The situation was heated enough that Tan boarded a plane only days later to meet with President Trump face-to-face on August 11. This meeting has since led to the possibility that the US may take an ownership stake in Intel (INTC) , an idea that’s sparked concerns that US investments may translate into corporate favoritism.
This week, Treasury Secretary Scott Bessent, a former hedge fund manager who trained under legendary stock picker Stanley Druckenmiller, pushed back on those worries.
President Trump has previously discussed the potential for the US to create a sovereign wealth fund to profit from US business investments similar to those of other countries, including Saudi Arabia.

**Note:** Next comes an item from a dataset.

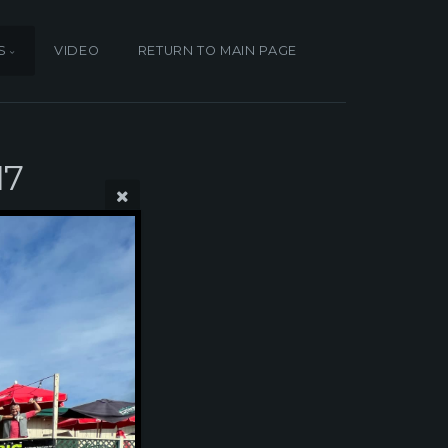
S
VIDEO
RETURN TO MAIN PAGE
17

He’s already created a Strategic Bitcoin Reserve and a U.S. Digital Asset Stockpile funded by seized or forfeited cryptocurrency.
Related: Lip-Bu Tan’s net worth: The Intel CEO’s wealth after White House visit
The idea has drawn praise for its potential to provide a return on government dollars given to companies via grants, and concern over whether it could create an unlevel playing field for rivals.
Secretary Bessent attempted to alleviate some of those concerns in a CNBC interview on August 19.
“The last thing we are going to try and do is take a stake and then try to drum up business,” said Bessent. “There is no talk of trying to force companies to buy from Intel.”
Bessent argued that providing financial stability to Intel, and perhaps other companies in the future, is a matter of national security.
In recent years, the US government has paid significant attention to the high-tech industry over the risks associated with selling next-gen technology to countries, including China, which could potentially use that technology against us.
For instance, earlier this year, Nvidia and AMD faced additional restrictions limiting the sale of artificial intelligence chips to China, resulting in steep write-offs. Last month, those semiconductor companies agreed to share 15% of their China revenue on those chips with the U.S. in exchange for new export licenses.